SIMEC has once again demonstrated that its Whyalla Port is open for business.
The mining and infrastructure arm of Sanjeev Gupta’s GFG Alliance has commenced transporting non‐ industrial cargo through the facility for a third‐party client.
Wind farms produced by Senvion have been offloaded onto the Whyalla wharf over recent weeks, ultimately bound for the Lincoln Gap project near Port Augusta.
SIMEC Mining Chief Operating Officer Matt Reed said the cargo highlights the increasing flexibility of the Whyalla Port.
“The use of our port by third parties has been of significant public and political interest for a number of years,” he said.
“We have demonstrated our ability to transport numerous third‐party cargoes in the past, with this particular shipment proving our capability to handle more than just mining and manufacturing‐related materials.”
Mr Reed said SIMEC’s new stevedoring contractor, Qube Bulk, was now well‐established within the operations, with its capability expected to play a pivotal role in developing the port into a world‐scale, multi‐user facility.
“Qube has enhanced our existing capabilities, enabling the port to handle more activities and a broader range of GFG and third‐party cargoes,” he said.
“As well as ramping up our third‐party usage, we are also making a significant investment in the port through our partnership with Qube by installing a new mobile harbour crane.

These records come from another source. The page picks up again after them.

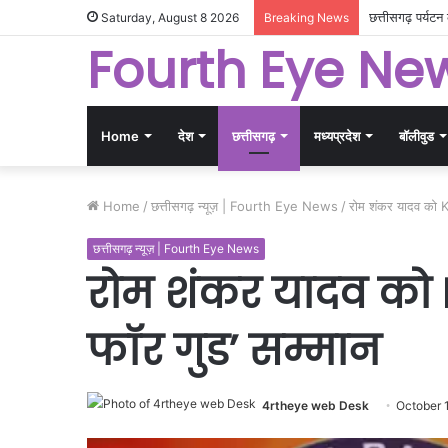
गांधीनगर में छत
Saturday, August 8 2026
Breaking News
Fourth Eye Ne
Home
देश
छत्तीसगढ़
मध्यप्रदेश
बॉलीवुड
Home
/
छत्तीसगढ़ न्यूज़ | Fourth Eye News
/
रोम शंकर यादव को KB
छत्तीसगढ़ न्यूज़ | Fourth Eye News
रोम शंकर यादव को K
फॉर गुड’ सम्मान
4rtheye web Desk
October 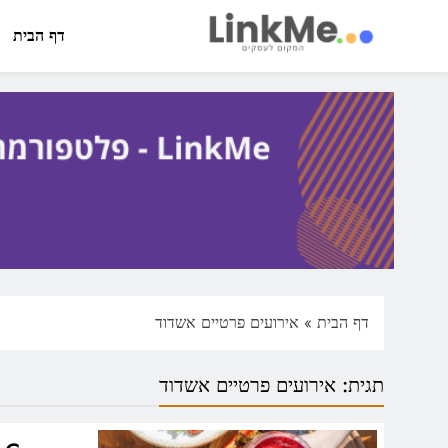
Ski
t
דף הבית
conten
linkme.co.il
פלטפורמה מקצועית לפרסום כתבות תוכן ותדמית
דף הבית
»
אירועים פרטיים אשדוד
תגית:
אירועים פרטיים אשדוד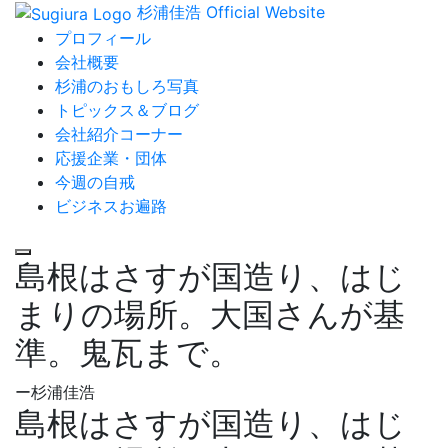
杉浦佳浩 Official Website
プロフィール
会社概要
杉浦のおもしろ写真
トピックス＆ブログ
会社紹介コーナー
応援企業・団体
今週の自戒
ビジネスお遍路
島根はさすが国造り、はじ
まりの場所。大国さんが基
準。鬼瓦まで。
ー杉浦佳浩
島根はさすが国造り、はじ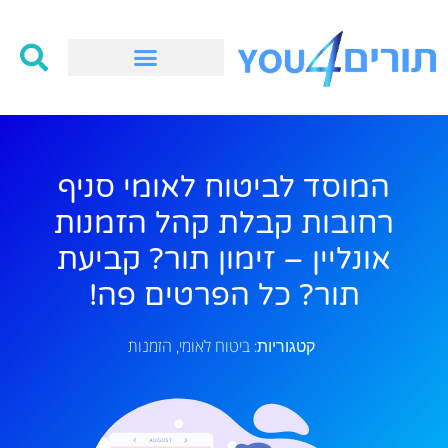
המוסד לביטוח לאומי סניף
רחובות קבלת קהל הזמנות
אונליין – זימון תור? קביעת
תור? כל הפרטים פה!
ביטוח לאומי
הזמנות
קטגוריות:
,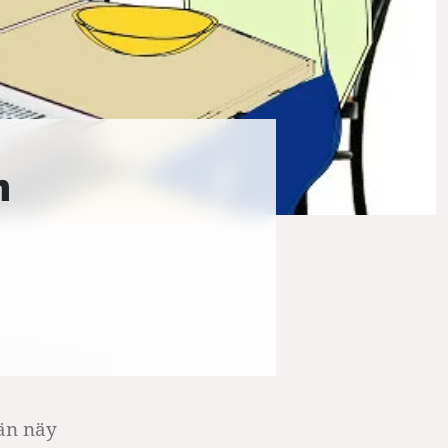
n
ään näy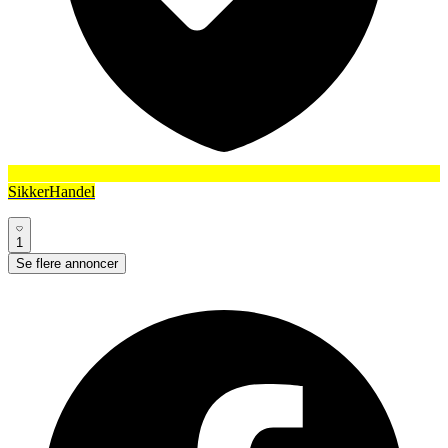
SikkerHandel
1
Se flere annoncer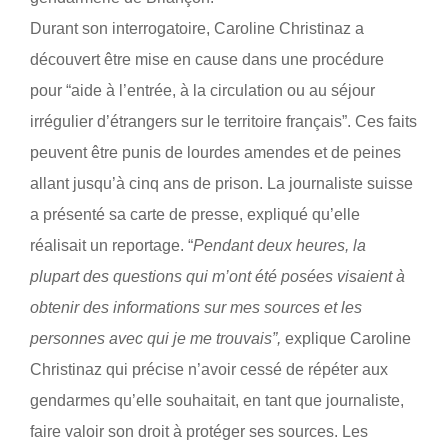
Durant son interrogatoire, Caroline Christinaz a
découvert être mise en cause dans une procédure
pour “aide à l’entrée, à la circulation ou au séjour
irrégulier d’étrangers sur le territoire français”. Ces faits
peuvent être punis de lourdes amendes et de peines
allant jusqu’à cinq ans de prison. La journaliste suisse
a présenté sa carte de presse, expliqué qu’elle
réalisait un reportage. “
Pendant deux heures, la
plupart des questions qui m’ont été posées visaient à
obtenir des informations sur mes sources et les
personnes avec qui je me trouvais”,
explique Caroline
Christinaz qui précise n’avoir cessé de répéter aux
gendarmes qu’elle souhaitait, en tant que journaliste,
faire valoir son droit à protéger ses sources. Les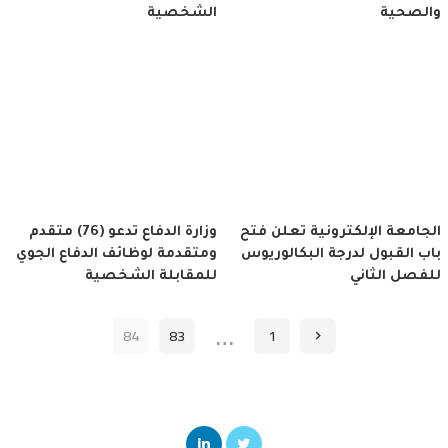
والصحية
الشخصية
الجامعة الإلكترونية تعلن فتح
وزارة الدفاع تدعو (76) متقدم
باب القبول لدرجة البكالوريوس
ومتقدمة لوظائف الدفاع الجوي
للفصل الثاني
للمقابلة الشخصية
…
84
83
1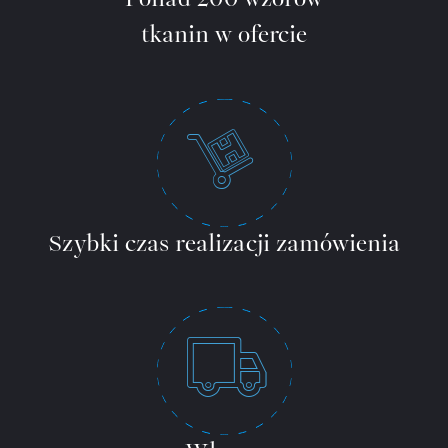
Ponad 200 wzorów
tkanin w ofercie
Szybki czas realizacji zamówienia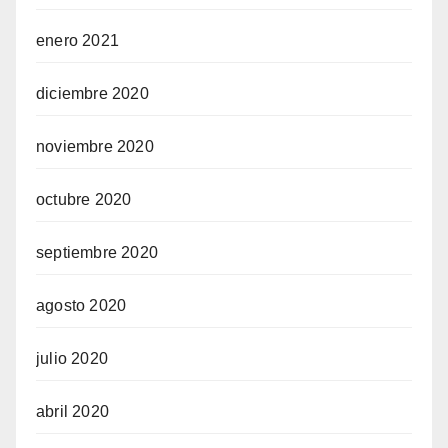
enero 2021
diciembre 2020
noviembre 2020
octubre 2020
septiembre 2020
agosto 2020
julio 2020
abril 2020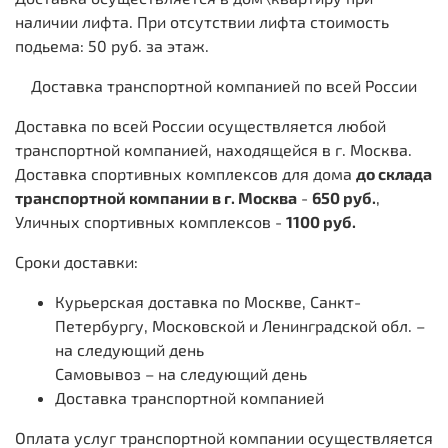
наличии лифта. При отсутствии лифта стоимость
подьема: 50 руб. за этаж.
Доставка транспортной компанией по всей России
Доставка по всей России осуществляется любой
транспортной компанией, находящейся в г. Москва.
Доставка спортивных комплексов для дома
до склада
транспортной компании в г. Москва
-
650 руб.
,
Уличных спортивных комплексов -
1100 руб.
Сроки доставки:
Курьерская доставка по Москве, Санкт-
Петербургу, Московской и Ленинградской обл. –
на следующий день
Самовывоз – на следующий день
Доставка транспортной компанией
Оплата услуг транспортной компании осуществляется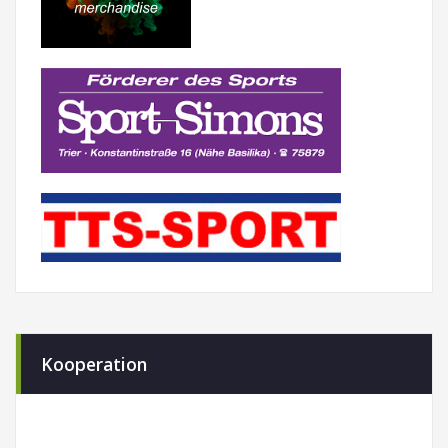
Kooperation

“Once implemented later this calendar year, this equipment will significantly improve the port’s reliability and productivity.
“All of this demonstrates the acceleration of our interest in attracting third parties to use our Whyalla Port facility.”
Member for Giles Eddie Hughes said he was pleased to see SIMEC taking steps towards creating a much‐needed multi‐user port facility for SA.
“I’ve been lobbying for some time for the Whyalla Port to be the central hub for the Spencer Gulf, helping the state to unlock the full potential of its abundant resources,” Mr Hughes said.